→ Exercise goal
Pull every line of text from the listing below and reproduce each one unchanged, in the same order.

Raw data section start

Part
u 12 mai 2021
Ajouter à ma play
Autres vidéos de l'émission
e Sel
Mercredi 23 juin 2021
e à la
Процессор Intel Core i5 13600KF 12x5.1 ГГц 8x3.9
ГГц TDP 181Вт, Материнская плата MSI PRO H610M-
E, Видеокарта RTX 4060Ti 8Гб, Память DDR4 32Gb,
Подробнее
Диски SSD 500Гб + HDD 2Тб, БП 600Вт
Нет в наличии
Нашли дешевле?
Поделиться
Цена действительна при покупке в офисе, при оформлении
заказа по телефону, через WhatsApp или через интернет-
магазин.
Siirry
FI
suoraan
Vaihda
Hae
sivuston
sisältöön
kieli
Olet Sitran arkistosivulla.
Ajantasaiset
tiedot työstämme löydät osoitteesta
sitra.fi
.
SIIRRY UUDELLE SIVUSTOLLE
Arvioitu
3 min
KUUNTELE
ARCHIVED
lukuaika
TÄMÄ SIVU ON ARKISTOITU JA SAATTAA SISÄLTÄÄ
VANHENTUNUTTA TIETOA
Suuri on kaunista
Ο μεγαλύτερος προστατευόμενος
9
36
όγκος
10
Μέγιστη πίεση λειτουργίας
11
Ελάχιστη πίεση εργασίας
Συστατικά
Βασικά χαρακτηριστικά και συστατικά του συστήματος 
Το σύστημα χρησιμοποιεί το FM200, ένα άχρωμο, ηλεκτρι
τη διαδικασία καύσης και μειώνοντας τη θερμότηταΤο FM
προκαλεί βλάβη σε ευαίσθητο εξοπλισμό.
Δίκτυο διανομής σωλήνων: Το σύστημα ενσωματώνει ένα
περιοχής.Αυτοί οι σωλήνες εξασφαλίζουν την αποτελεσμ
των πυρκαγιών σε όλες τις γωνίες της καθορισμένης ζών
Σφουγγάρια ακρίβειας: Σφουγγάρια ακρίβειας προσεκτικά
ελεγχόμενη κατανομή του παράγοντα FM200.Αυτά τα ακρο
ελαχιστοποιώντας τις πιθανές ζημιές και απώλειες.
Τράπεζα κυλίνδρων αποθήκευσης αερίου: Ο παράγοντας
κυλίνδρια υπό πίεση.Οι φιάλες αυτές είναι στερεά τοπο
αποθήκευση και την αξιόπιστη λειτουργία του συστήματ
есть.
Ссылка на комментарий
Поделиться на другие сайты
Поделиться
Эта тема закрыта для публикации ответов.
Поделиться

Raw data section end

→ Response below
Part
u 12 mai 2021
Ajouter à ma play
Autres vidéos de l'émission
e Sel
Mercredi 23 juin 2021
e à la
Процессор Intel Core i5 13600KF 12x5.1 ГГц 8x3.9
ГГц TDP 181Вт, Материнская плата MSI PRO H610M-
E, Видеокарта RTX 4060Ti 8Гб, Память DDR4 32Gb,
Подробнее
Диски SSD 500Гб + HDD 2Тб, БП 600Вт
Нет в наличии
Нашли дешевле?
Поделиться
Цена действительна при покупке в офисе, при оформлении
заказа по телефону, через WhatsApp или через интернет-
магазин.
Siirry
FI
suoraan
Vaihda
Hae
sivuston
sisältöön
kieli
Olet Sitran arkistosivulla.
Ajantasaiset
tiedot työstämme löydät osoitteesta
sitra.fi
.
SIIRRY UUDELLE SIVUSTOLLE
Arvioitu
3 min
KUUNTELE
ARCHIVED
lukuaika
TÄMÄ SIVU ON ARKISTOITU JA SAATTAA SISÄLTÄÄ
VANHENTUNUTTA TIETOA
Suuri on kaunista
Ο μεγαλύτερος προστατευόμενος
9
36
όγκος
10
Μέγιστη πίεση λειτουργίας
11
Ελάχιστη πίεση εργασίας
Συστατικά
Βασικά χαρακτηριστικά και συστατικά του συστήματος 
Το σύστημα χρησιμοποιεί το FM200, ένα άχρωμο, ηλεκτρι
τη διαδικασία καύσης και μειώνοντας τη θερμότηταΤο FM
προκαλεί βλάβη σε ευαίσθητο εξοπλισμό.
Δίκτυο διανομής σωλήνων: Το σύστημα ενσωματώνει ένα
περιοχής.Αυτοί οι σωλήνες εξασφαλίζουν την αποτελεσμ
των πυρκαγιών σε όλες τις γωνίες της καθορισμένης ζών
Σφουγγάρια ακρίβειας: Σφουγγάρια ακρίβειας προσεκτικά
ελεγχόμενη κατανομή του παράγοντα FM200.Αυτά τα ακρο
ελαχιστοποιώντας τις πιθανές ζημιές και απώλειες.
Τράπεζα κυλίνδρων αποθήκευσης αερίου: Ο παράγοντας
κυλίνδρια υπό πίεση.Οι φιάλες αυτές είναι στερεά τοπο
αποθήκευση και την αξιόπιστη λειτουργία του συστήματ
есть.
Ссылка на комментарий
Поделиться на другие сайты
Поделиться
Эта тема закрыта для публикации ответов.
Поделиться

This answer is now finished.